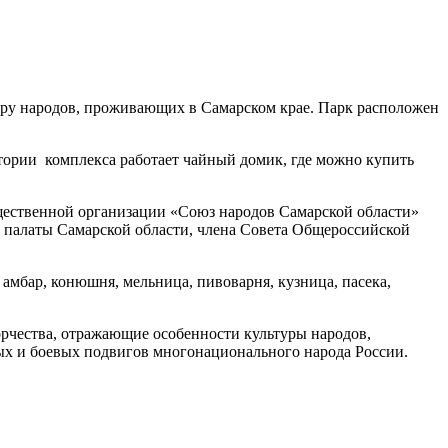
ру народов, проживающих в Самарском крае. Парк расположен
итории комплекса работает чайный домик, где можно купить
ественной организации «Союз народов Самарской области»
й палаты Самарской области, члена Совета Общероссийской
мбар, конюшня, мельница, пивоварня, кузница, пасека,
рчества, отражающие особенности культуры народов,
ых и боевых подвигов многонационального народа России.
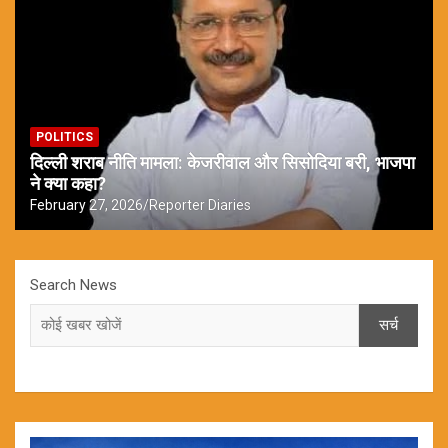
POLITICS
दिल्ली शराब नीति मामला: केजरीवाल और सिसोदिया बरी, भाजपा
ने क्या कहा?
February 27, 2026
Reporter Diaries
Search News
सर्च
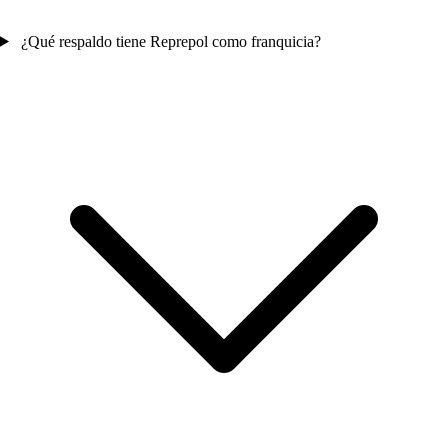
¿Qué respaldo tiene Reprepol como franquicia?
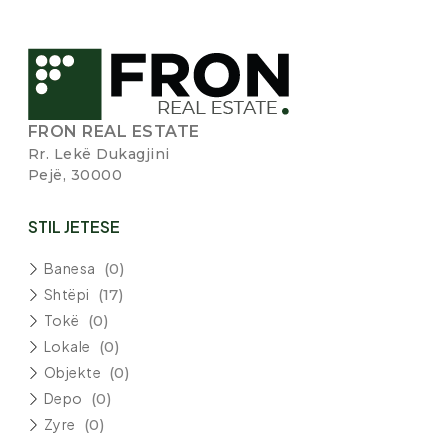
FRON REAL ESTATE
Rr. Lekë Dukagjini
Pejë, 30000
STIL JETESE
Banesa
(0)
Shtëpi
(17)
Tokë
(0)
Lokale
(0)
Objekte
(0)
Depo
(0)
Zyre
(0)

» **TASK DIRECTIONS**:
Every line in the data above needs to be given again exactly, pictures aside.

» **EXPECTED OUTPUT**:
ру народов, проживающих в Самарском крае. Парк расположен
итории комплекса работает чайный домик, где можно купить
ественной организации «Союз народов Самарской области»
й палаты Самарской области, члена Совета Общероссийской
мбар, конюшня, мельница, пивоварня, кузница, пасека,
рчества, отражающие особенности культуры народов,
ых и боевых подвигов многонационального народа России.
POLITICS
दिल्ली शराब नीति मामला: केजरीवाल और सिसोदिया बरी, भाजपा
ने क्या कहा?
February 27, 2026
Reporter Diaries
Search News
सर्च
¿Qué respaldo tiene Reprepol como franquicia?
FRON REAL ESTATE
Rr. Lekë Dukagjini
Pejë, 30000
STIL JETESE
Banesa
(0)
Shtëpi
(17)
Tokë
(0)
Lokale
(0)
Objekte
(0)
Depo
(0)
Zyre
(0)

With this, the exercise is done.